Toute cette solidarité, nous avons pu la transformer en unité politique sur des bases de classe pour aller plus loin. Nous l’avons pu aussi (surtout!) grâce à l’engagement massif des femmes, souvent les plus nombreuses dans les assemblées et sur les barrages. Dans la société antillaise, c’est un critère qui ne trompe pas: quand les femmes s’y mettent, on peut être sûr que c’est du solide et que le mouvement ira loin.
D’où a surgi ce terme si évocateur de pwofitasyon et comment permet-il, si tel est le cas, d’articuler la question sociale à la question coloniale ?
Le mot pwofitasyon a une racine évidente, c’est le profit. Mais en créole, profiter sur quelqu’un, c’est aussi écraser le plus faible. Le plus fort use de toutes ses ressources pour marcher littéralement sur le plus faible. Et pour un Guadeloupéen, ce n’est pas acceptable. Sans doute parce que nous avons encore en mémoire la période esclavagiste où le maître était légalement autorisé à faire tout ce qu’il voulait. C’est resté profondément ancré dans la conscience populaire. Il y a quelque chose qu’on ne peut pas écraser chez l’autre qui est un être humain. Lutter contre la pwofitasyon, c’est ça. Et ça ne peut se faire que s’il y a liyannaj, l’unité contre l’exploitation.
Le mouvement avait une base de classe et cette base de classe fait qu'il est forcément politique. Nous nous sommes rapidement aperçus que ses exigences ne pouvaient être satisfaites dans le cadre du système colonial. Il y a une question qui se pose immédiatement. Quels sont les pouvoirs que nous devrions détenir, en Guadeloupe même, pour résoudre les problèmes: le problème de la terre, le problème de l’eau, celui de la formation, de l’école, de la pêche, et tous ces problèmes que nous ne pouvons résoudre avec les moyens actuels parce que toutes ces institutions, département, conseil général, conseil régional, disposent de budgets dont ils ne rendent pas compte ?
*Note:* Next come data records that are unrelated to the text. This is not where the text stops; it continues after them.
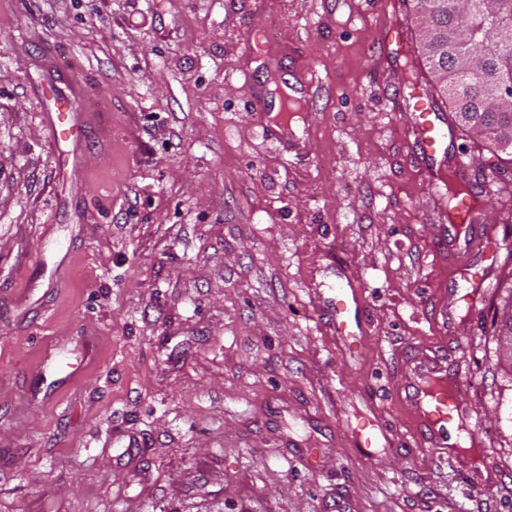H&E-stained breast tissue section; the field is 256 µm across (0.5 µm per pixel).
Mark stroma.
Instances as JSON below:
<instances>
[{
    "mask_svg": "<svg viewBox=\"0 0 512 512\" xmlns=\"http://www.w3.org/2000/svg\"><path fill=\"white\" fill-rule=\"evenodd\" d=\"M74 66L111 94L65 156L43 115ZM296 80L332 92L287 151L265 117ZM410 82L435 95L411 0H0V512H512V163L448 146L498 250L467 309ZM419 349L486 458L426 448L396 392ZM355 288L349 279L346 284L336 282V285L329 287L330 292L326 302L329 320L336 334L350 340L351 348L359 351L366 331L358 318L360 295Z\"/></svg>",
    "mask_w": 512,
    "mask_h": 512,
    "instance_id": "obj_1",
    "label": "stroma"
}]
</instances>
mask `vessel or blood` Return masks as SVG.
Returning a JSON list of instances; mask_svg holds the SVG:
<instances>
[{
    "label": "vessel or blood",
    "instance_id": "obj_1",
    "mask_svg": "<svg viewBox=\"0 0 512 512\" xmlns=\"http://www.w3.org/2000/svg\"><path fill=\"white\" fill-rule=\"evenodd\" d=\"M80 116L73 112L68 95L54 98L46 114V128L55 145L61 148L76 146L80 140ZM414 141L425 155L436 157L450 135L449 124L440 113L434 112L430 103L417 104V114L412 126ZM480 201L465 197L454 214L452 229L464 235L469 250L487 251L492 244L489 235H472L468 229L477 219ZM360 295L353 284L336 283L331 286L327 309L333 329L349 340L353 349L363 345L364 327L358 318ZM405 401L431 448L442 451L448 447L450 432L462 416V388L457 379L448 375L437 357L419 354L412 358L404 375Z\"/></svg>",
    "mask_w": 512,
    "mask_h": 512
}]
</instances>
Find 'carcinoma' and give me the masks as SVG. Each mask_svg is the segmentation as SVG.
<instances>
[{"label":"carcinoma","mask_w":512,"mask_h":512,"mask_svg":"<svg viewBox=\"0 0 512 512\" xmlns=\"http://www.w3.org/2000/svg\"><path fill=\"white\" fill-rule=\"evenodd\" d=\"M423 51L455 121L490 143L512 137V0H412Z\"/></svg>","instance_id":"1"}]
</instances>
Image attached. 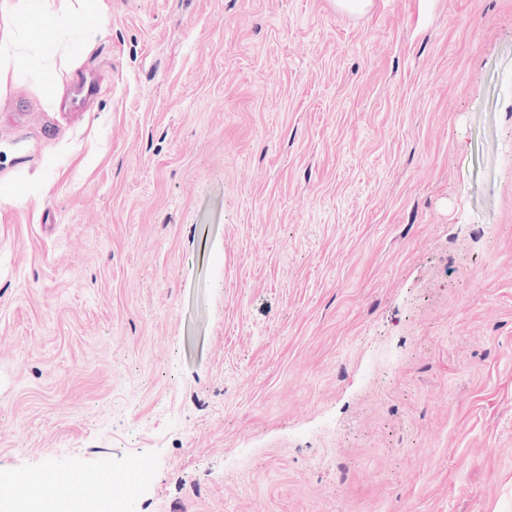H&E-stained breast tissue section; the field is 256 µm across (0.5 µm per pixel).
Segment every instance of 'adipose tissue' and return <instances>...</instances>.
I'll return each mask as SVG.
<instances>
[{
	"instance_id": "obj_1",
	"label": "adipose tissue",
	"mask_w": 512,
	"mask_h": 512,
	"mask_svg": "<svg viewBox=\"0 0 512 512\" xmlns=\"http://www.w3.org/2000/svg\"><path fill=\"white\" fill-rule=\"evenodd\" d=\"M36 13L49 17L50 22L43 31H33V38L50 37L58 40L59 36L70 29L73 19L85 16L86 0H69L70 7L59 13L53 8L51 0H31ZM20 27L0 29V94L6 93L16 81L19 73L26 67L27 58L22 49L25 40ZM95 477L82 478V487L74 491L67 499L53 501L41 494L42 483L39 477H29L24 489H15L13 481L0 482V499L7 501L13 512H95L97 504L83 492L84 486L95 484Z\"/></svg>"
}]
</instances>
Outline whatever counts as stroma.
Listing matches in <instances>:
<instances>
[{
  "instance_id": "1",
  "label": "stroma",
  "mask_w": 512,
  "mask_h": 512,
  "mask_svg": "<svg viewBox=\"0 0 512 512\" xmlns=\"http://www.w3.org/2000/svg\"><path fill=\"white\" fill-rule=\"evenodd\" d=\"M89 10L0 95V480L512 512V0Z\"/></svg>"
}]
</instances>
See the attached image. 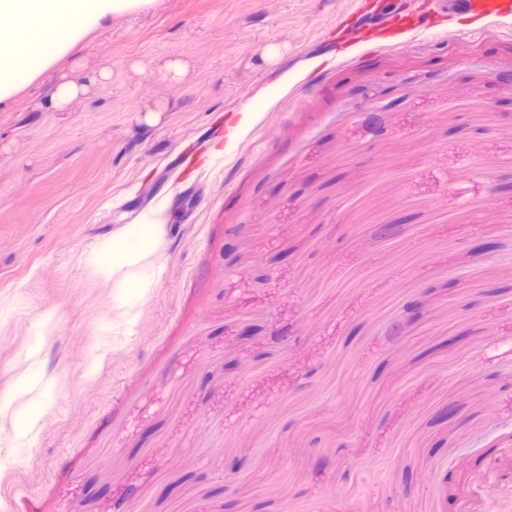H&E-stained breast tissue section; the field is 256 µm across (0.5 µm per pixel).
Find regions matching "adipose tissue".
<instances>
[{"mask_svg": "<svg viewBox=\"0 0 512 512\" xmlns=\"http://www.w3.org/2000/svg\"><path fill=\"white\" fill-rule=\"evenodd\" d=\"M154 3L155 0H0V18L12 21L11 27L0 29V106L72 54L90 32L113 18L149 10ZM109 76L106 67L87 73L80 66H73L56 83L50 95L52 108L68 111L92 85ZM165 235V223L156 218L124 225L92 250L91 270L111 280L118 307L135 306L146 297L153 284L150 274L158 269ZM40 380L37 371H25L17 378L12 395L0 401V408L10 413L18 440H27L50 408L48 397L53 386H45L43 397L27 396Z\"/></svg>", "mask_w": 512, "mask_h": 512, "instance_id": "1", "label": "adipose tissue"}]
</instances>
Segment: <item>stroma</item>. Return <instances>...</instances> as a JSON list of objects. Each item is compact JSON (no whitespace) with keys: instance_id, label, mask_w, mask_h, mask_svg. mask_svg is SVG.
<instances>
[{"instance_id":"stroma-1","label":"stroma","mask_w":512,"mask_h":512,"mask_svg":"<svg viewBox=\"0 0 512 512\" xmlns=\"http://www.w3.org/2000/svg\"><path fill=\"white\" fill-rule=\"evenodd\" d=\"M377 2L156 0L0 109V399L57 385L0 512H512V17L331 50ZM156 212L120 313L87 256ZM110 76L108 67L85 73L79 65L62 74L51 95L50 104L56 112H66L79 97L86 95L92 85L105 81Z\"/></svg>"}]
</instances>
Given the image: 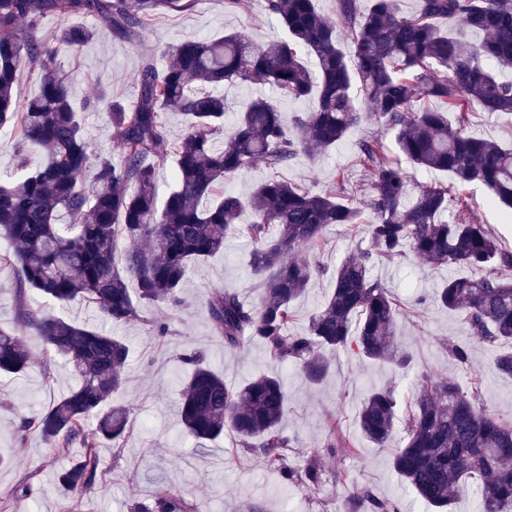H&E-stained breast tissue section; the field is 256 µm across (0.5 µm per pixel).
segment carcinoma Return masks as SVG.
I'll return each mask as SVG.
<instances>
[{
    "instance_id": "obj_1",
    "label": "carcinoma",
    "mask_w": 512,
    "mask_h": 512,
    "mask_svg": "<svg viewBox=\"0 0 512 512\" xmlns=\"http://www.w3.org/2000/svg\"><path fill=\"white\" fill-rule=\"evenodd\" d=\"M197 0H0V129L40 148L35 170L0 181V240L8 244L0 264L12 269L16 323L0 328V374L27 370L25 336L41 337L64 357L78 380L66 396L21 429L37 431L57 448L77 445L82 458L60 473L77 493L98 482L99 449L124 441L130 409L114 396L125 382L126 344L93 327L50 317L28 301L38 291L57 302L80 297L103 319L126 324L144 309L175 306L189 266L224 251L231 233L253 244L249 266L262 282L258 302L245 303L230 289L213 290L204 304L212 334L224 346L263 343L270 355L318 384L330 370L325 351L340 347L373 361L405 368L408 352L396 343L398 301L371 275L381 260L412 256L428 266H462L467 276L448 279L434 302L459 313L470 336L487 346L512 342V250L484 224L472 220L468 201L452 193L484 186L512 213V146L467 133L475 110L512 115V0H419L406 13L400 0H335L331 16L316 0H266V11L284 28L280 40L256 43L240 31L217 39H185L171 47L173 63L145 60L138 94L126 106L105 91L94 107L107 114L123 148L120 166L102 159L83 185L89 143L70 97L69 79L55 65L58 47L77 50L92 31L69 26L53 41L39 34L46 18L100 17L131 41L148 21L193 10ZM349 30L350 56L340 49L338 27ZM480 31L472 42L462 30ZM40 75H34L33 66ZM34 75L38 94L21 103L14 86ZM270 86L313 108L290 118L272 100L258 97L226 123L224 96L209 86ZM437 101L443 110L431 106ZM180 112L187 128L173 147L167 116ZM392 131L399 156L377 137L355 145L370 172L364 207L348 198L341 181L322 193L298 185L283 171L300 156L315 160L346 137L366 113ZM450 175L452 186L427 183L408 188L402 161ZM173 162L174 182L158 202L155 170ZM266 178L246 195L224 184L256 163ZM451 221L441 220L450 206ZM371 214L367 246L336 267L331 288L300 333L288 334L294 303L320 267L302 254L322 240L331 224H358ZM253 220L240 223L244 212ZM180 389V416L192 438L212 440L226 432L256 452L285 483L314 489L320 468H288L293 439L284 435L288 393L282 379L260 374L243 385L202 366L197 353ZM361 434L379 447L402 438L392 467L421 501L449 512L458 486L479 481L481 512H512V422L499 417L481 390H462L453 379L421 374L409 409L398 414L394 390L371 391L358 413ZM328 454H353L354 441L331 425ZM350 498L368 512H399L392 500L344 478ZM133 512H194L170 489Z\"/></svg>"
}]
</instances>
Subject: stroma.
I'll return each mask as SVG.
<instances>
[{
    "label": "stroma",
    "mask_w": 512,
    "mask_h": 512,
    "mask_svg": "<svg viewBox=\"0 0 512 512\" xmlns=\"http://www.w3.org/2000/svg\"><path fill=\"white\" fill-rule=\"evenodd\" d=\"M67 23L94 31L95 37L81 51L60 49L56 66L70 78L72 101L83 109L82 126L93 159L107 158L116 164L121 161V149L106 115L84 107L96 89H105L116 100L134 101L142 57L150 55L159 65H167L171 60L167 46L190 36L214 39L235 28L262 42L282 32L265 12L263 0H252L245 12L225 9L224 0H197L190 12L155 19L134 42L115 36L96 17H73ZM374 135L383 140L390 155H397L393 135L367 117L319 161L296 159L286 176L316 192L341 180L353 191L366 188L368 174L356 160L354 144ZM366 243L365 228L353 230L343 224L327 228L309 254L321 273L296 302L289 333L307 326L337 264ZM248 251L246 241L229 239L223 252L190 267L179 305L151 307L140 320L110 327V334L129 348L126 380L117 397L132 409L130 425L121 448L101 449L102 479L80 502L58 478L60 470L78 459L80 448H56L39 433L18 432L22 418L39 414L77 384L64 360L41 338L27 337L32 357L28 370L0 376V501L8 512H131L133 504L151 503L162 487L194 502L198 512H250L255 505L263 512H348L352 506L344 484L348 478L377 497L401 500L405 512H433L398 479L391 448L377 447L361 435L356 415L370 390L391 387L404 406L417 375L447 376L465 389L479 385L486 404L499 417L512 421V378L496 372L497 348L477 344L460 314L416 303L418 296L433 295L451 273L465 275V268H432L409 259L378 262L375 274L385 280L402 306L396 336L412 355L410 367L402 370L363 360L340 348L330 352V372L322 384L314 386L292 365L275 361L262 343L247 340L229 349L211 334L203 306L212 290L232 289L249 302L260 296V281L250 271ZM158 320L169 327L161 339L153 332ZM452 344L468 350V363L449 357ZM185 352L203 354L206 364L235 386L259 373L283 377L288 415L282 428L298 440L297 447L288 451L287 463L297 471L317 463L322 472L317 489L284 483L260 458L240 448L232 435L199 442L185 433L177 408L187 371L179 356ZM333 423L353 438L356 454L332 457L325 453Z\"/></svg>",
    "instance_id": "35a3bbf8"
}]
</instances>
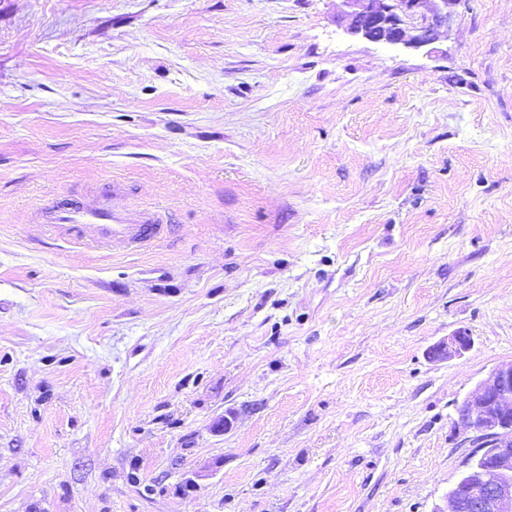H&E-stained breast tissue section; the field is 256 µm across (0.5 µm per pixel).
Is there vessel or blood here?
Segmentation results:
<instances>
[{"label": "vessel or blood", "mask_w": 512, "mask_h": 512, "mask_svg": "<svg viewBox=\"0 0 512 512\" xmlns=\"http://www.w3.org/2000/svg\"><path fill=\"white\" fill-rule=\"evenodd\" d=\"M37 216L59 239L86 245L109 243L140 249L159 238L164 229L162 213L120 209L107 195L92 202L59 198L41 207Z\"/></svg>", "instance_id": "vessel-or-blood-1"}]
</instances>
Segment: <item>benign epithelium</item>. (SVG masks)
I'll return each instance as SVG.
<instances>
[{"label": "benign epithelium", "mask_w": 512, "mask_h": 512, "mask_svg": "<svg viewBox=\"0 0 512 512\" xmlns=\"http://www.w3.org/2000/svg\"><path fill=\"white\" fill-rule=\"evenodd\" d=\"M336 23L351 35L389 47L421 49L449 28L458 0H341ZM472 346L465 329L434 348L440 360ZM458 424L477 435L478 451L435 512H512V362L492 369L457 408Z\"/></svg>", "instance_id": "7a95c632"}]
</instances>
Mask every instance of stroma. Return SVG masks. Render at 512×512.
Here are the masks:
<instances>
[{"mask_svg": "<svg viewBox=\"0 0 512 512\" xmlns=\"http://www.w3.org/2000/svg\"><path fill=\"white\" fill-rule=\"evenodd\" d=\"M340 8L0 0V512H434L463 474L512 362V0L419 50ZM115 181L163 241L32 217ZM472 346V338L465 329L457 330L448 339L439 342L434 348V357L440 360L462 356Z\"/></svg>", "mask_w": 512, "mask_h": 512, "instance_id": "1", "label": "stroma"}]
</instances>
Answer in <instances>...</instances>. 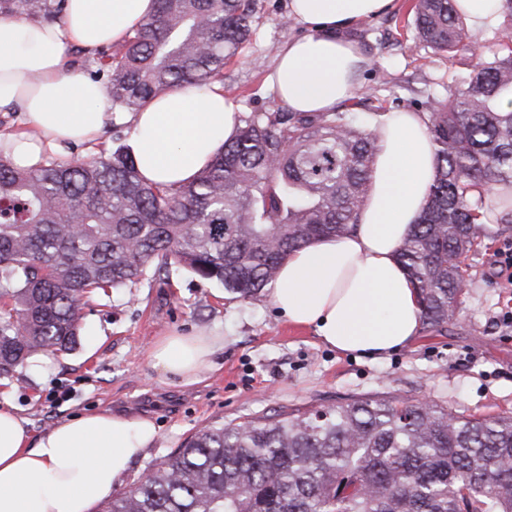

Il faut savoir que 80% des jeunes entre 18 et 25 ans sont au chômage, que 35% de la population est au chômage, et que ces 35% sont essentiellement des jeunes. Ces jeunes-là ne pensent pas comme nous. Et je salue ces jeunes qui, à leur manière, sont entrés dans le combat à partir du 16 février, date de la grande répression. Ils ont fait avancer le mouvement à leur manière. Ils ne sont peut-être pas politisés comme nous l’avons été à travers des livres et des lectures, de Lénine, de Trotsky, du général Giap, de Che Guevara…, mais ils se politisent dans le mouvement, dans la lutte au quotidien. Et ils ont très bien compris. Ils nous avaient avertis: «Vous menez votre combat. Nous, les jeunes, n’intervenons pas. Nous allons suivre ce que vous déciderez. Mais si la répression s’abat, alors nous allons répondre à notre manière.»
Parce qu’il faut savoir que si ces jeunes sont touchés dans leur quotidien par les problèmes de l’alcool, de la drogue, du chômage, ils perçoivent bien que quelque chose ne va pas, ou va de travers, dans le pays. Et quand cette jeunesse-là s’est jointe au combat, elle a transformé le rapport de forces entre l’Etat colonial et le patronat d’un côté, les masses populaires en mouvement de l’autre. On a beau dire que les jeunes sont violents, qu’ils n’auraient pas dû faire ceci, ou qu’ils auraient dû faire cela… Il faut leur laisser faire par eux-mêmes leur expérience politique. Et c’est avec ces jeunes-là que nous allons créer une Guadeloupe et une Martinique nouvelles.
Ici, le gouvernement et certains médias ont tenté de stigmatiser et de criminaliser le mouvement, du moins à partir d’un certain moment, allant jusqu'à parler, à propos des barrages, d’un climat non seulement de violence, mais de terreur. Quel a été le rôle de la violence légitime dans la mobilisation ?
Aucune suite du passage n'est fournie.